Thermal transport in thermoelectric materials with chemical bond hierarchy

Chemical bond hierarchy (CBH) depicts a unique structural type of solids, in which fractions of the materials are loosely bonded in a relatively rigid framework. The weak bonding in materials with CBH induces special atomic vibrational motions and has a significant influence on the thermoelectric transport properties. The architecture of compounds with CBH was first proposed by Slack in his 'phonon glass electron crystal' paradigm and has led to the discovery of numerous new thermoelectric compounds over the years. This review covers various types of thermoelectric materials with different levels of CBH, focusing on their lattice thermal conductivities (kappa(L)s). Caged compounds, with foreign impurities in the cages as the rattlers, are the first type of compounds stimulating the study of CBH. The fillers in both the clathrates and the filled skutterudites greatly reduce the kappa(L) accompanied by abnormal temperature dependence. As reviewed herein, the reduced kappa(L) is attributed to different mechanistic sources, i.e., the resonant scattering or the enhanced anharmonic phonon scatterings.
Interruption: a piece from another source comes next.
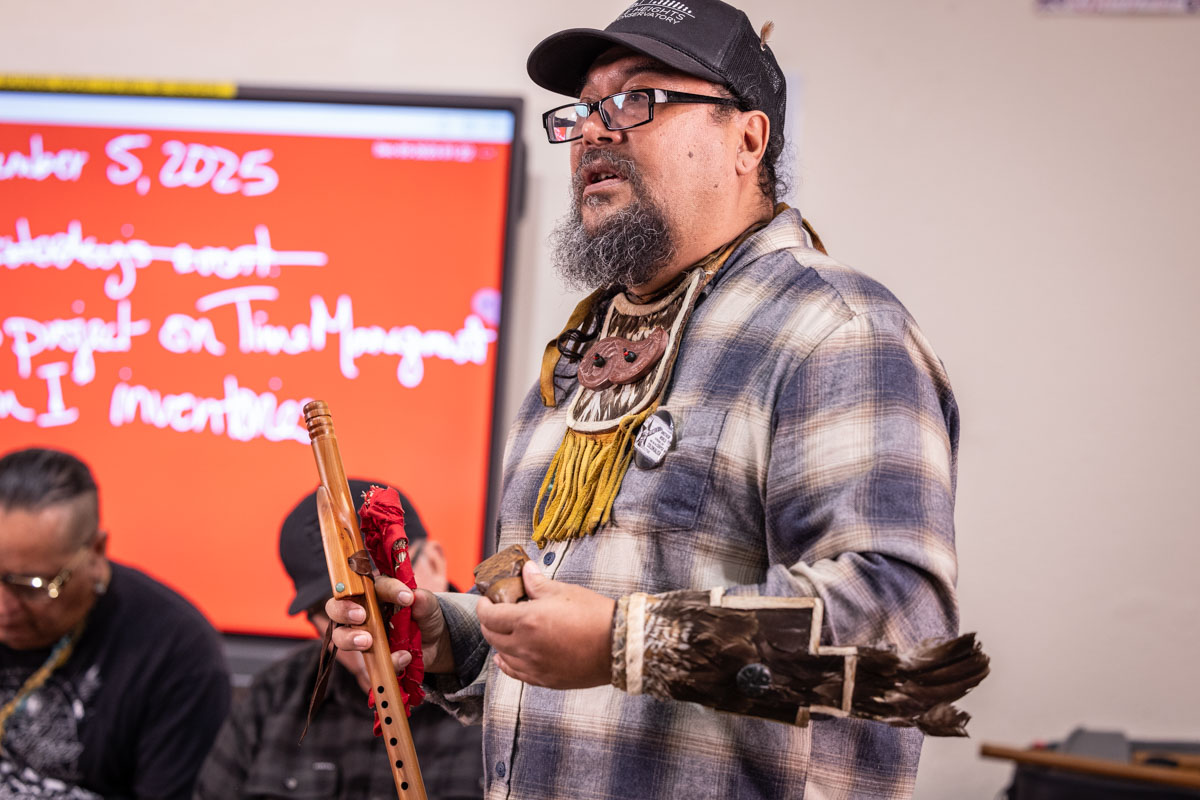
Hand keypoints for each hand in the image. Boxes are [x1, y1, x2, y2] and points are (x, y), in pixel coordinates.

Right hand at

Both may contribute to the kappa(L) reductions. In recent years, more materials with different types of CBH have been discovered, some containing complex atomic clusters as the rattlers, and others having flowing atoms that cause multiple equilibrium sites and even liquid-like behaviors. All CBHs strongly interfere with the heat transport of the corresponding materials. Future perspectives and possible research directions for thermal transport in thermoelectric materials with CBH have also been summarized herein.